Another 19th-century story is told in the piece titled “ 35ths,” which has three braids of black thread down the left side of a man's shirt. It's in an obvious reference to the 1780s ratio established to count slaves as three-fifths of a whole person for the purpose of a state's taxation and representation. This clause in the U.S. Constitution provided foundation for the Electoral College system we still use today to give more weight to previously slave-owning states.

Here Clark references hair, as she does in a few other works on display. But many, such as “Skein” and “Abacus” are made either entirely, or almost entirely of human hair, much of it her own.

Clark's fascination with hair began at an early age, when girls from her neighborhood plaited her locks. She often uses human hair in her textile works because it's a material loaded with meaning.

In Clark's work, hair can serve as a portrait of an individual, a record of one's ancestry, or a portal through which society negotiates race.

The number of hairs in “Skein,” for example (approximately 80,000) is the number of Africans forcibly migrated in one year at the height of the Transatlantic slave trade.

In “Bow for Sounding the Ancestors,” Clark has taken two violin bows and strung each with hair — one with a dreadlocked cord of her own, and the other with straight blonde locks. Two sets of headphones are mounted on the wall, where visitors can hear “Lift Ev'ry Voice and Sing” and “The Star Spangled Banner” by jazz violinist Regina Carter, who recorded both using these bows.

Clark, a chair of the craft/material studies department at Virginia Commonwealth University School of the Arts, Richmond, Va., has been a leader in the field for more than 20 years. The Society for Contemporary Craft honored her recently with the Raphael Prize for innovation in contemporary craft, which includes a $5,000 award.

“That's in line with our belief in supporting artists financially, so they can continue to grow and work,” says the society's executive director Janet McCall. “Some of the works on display are new pieces she created for this exhibit, so that prize helped support the effort to make new work.”
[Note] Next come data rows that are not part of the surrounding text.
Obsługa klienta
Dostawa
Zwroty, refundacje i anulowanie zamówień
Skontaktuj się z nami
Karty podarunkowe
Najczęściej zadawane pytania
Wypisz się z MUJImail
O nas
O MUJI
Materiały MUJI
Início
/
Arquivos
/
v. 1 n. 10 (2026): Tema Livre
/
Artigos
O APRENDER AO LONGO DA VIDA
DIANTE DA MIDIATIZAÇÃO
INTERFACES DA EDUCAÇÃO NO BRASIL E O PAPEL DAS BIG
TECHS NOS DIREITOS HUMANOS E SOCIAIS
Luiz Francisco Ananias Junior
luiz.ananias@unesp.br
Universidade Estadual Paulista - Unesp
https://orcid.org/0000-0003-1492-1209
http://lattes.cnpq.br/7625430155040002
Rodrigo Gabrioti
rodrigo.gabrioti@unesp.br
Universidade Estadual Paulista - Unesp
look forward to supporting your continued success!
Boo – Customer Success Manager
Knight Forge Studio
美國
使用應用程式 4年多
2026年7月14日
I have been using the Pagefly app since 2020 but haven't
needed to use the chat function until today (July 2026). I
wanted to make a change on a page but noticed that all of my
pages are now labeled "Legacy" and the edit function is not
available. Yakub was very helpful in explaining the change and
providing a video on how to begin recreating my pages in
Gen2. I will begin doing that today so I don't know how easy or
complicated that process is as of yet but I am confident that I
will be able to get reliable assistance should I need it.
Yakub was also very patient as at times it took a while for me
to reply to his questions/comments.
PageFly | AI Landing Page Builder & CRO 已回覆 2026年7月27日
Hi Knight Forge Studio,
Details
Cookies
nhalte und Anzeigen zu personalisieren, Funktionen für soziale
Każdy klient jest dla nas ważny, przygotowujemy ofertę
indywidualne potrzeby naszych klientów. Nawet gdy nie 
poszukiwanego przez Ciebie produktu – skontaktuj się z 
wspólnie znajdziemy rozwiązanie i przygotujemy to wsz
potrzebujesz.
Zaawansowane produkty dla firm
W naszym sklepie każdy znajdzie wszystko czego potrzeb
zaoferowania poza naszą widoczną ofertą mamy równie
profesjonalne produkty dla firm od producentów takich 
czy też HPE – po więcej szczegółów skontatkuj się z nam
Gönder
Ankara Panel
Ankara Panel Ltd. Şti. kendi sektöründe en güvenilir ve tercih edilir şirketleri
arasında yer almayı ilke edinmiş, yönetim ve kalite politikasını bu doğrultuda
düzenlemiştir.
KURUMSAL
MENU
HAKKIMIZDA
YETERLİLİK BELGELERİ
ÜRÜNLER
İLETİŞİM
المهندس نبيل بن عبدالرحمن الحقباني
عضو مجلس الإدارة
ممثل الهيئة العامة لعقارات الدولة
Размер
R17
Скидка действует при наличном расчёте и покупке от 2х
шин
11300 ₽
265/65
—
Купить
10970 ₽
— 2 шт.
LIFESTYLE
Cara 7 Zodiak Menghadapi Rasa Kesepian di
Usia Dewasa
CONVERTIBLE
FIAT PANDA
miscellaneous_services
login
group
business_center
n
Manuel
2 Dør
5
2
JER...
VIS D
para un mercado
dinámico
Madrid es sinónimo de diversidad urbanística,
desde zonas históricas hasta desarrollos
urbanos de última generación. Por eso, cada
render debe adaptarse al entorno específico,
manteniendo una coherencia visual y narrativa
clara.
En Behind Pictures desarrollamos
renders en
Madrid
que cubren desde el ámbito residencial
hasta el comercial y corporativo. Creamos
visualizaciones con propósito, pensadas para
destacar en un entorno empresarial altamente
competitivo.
“Oaths and Epithets” is on display for only a few more weeks (through Aug. 19), but a companion exhibit, “Parts, Patterns, and Pieces,” is on display at Contemporary Craft's BNY Mellon Satellite Gallery, located in the T station lobby of BNY Mellon Center in Pittsburgh, through Sept. 17.

An interdisciplinary storytelling exhibit by Women of Visions Inc., it includes works by member artists — all of whom are black women from the Pittsburgh area — who were inspired by Clark's exhibit.

The works featured include sculpture, photography, painting, printmaking and fiber arts pieces, many of which reference or even use hair. From intuitive geometry to strands of resistance, these artists weave personal interpretations of their intuitive connections with black hair.

Kurt Shaw is the Tribune-Review art critic.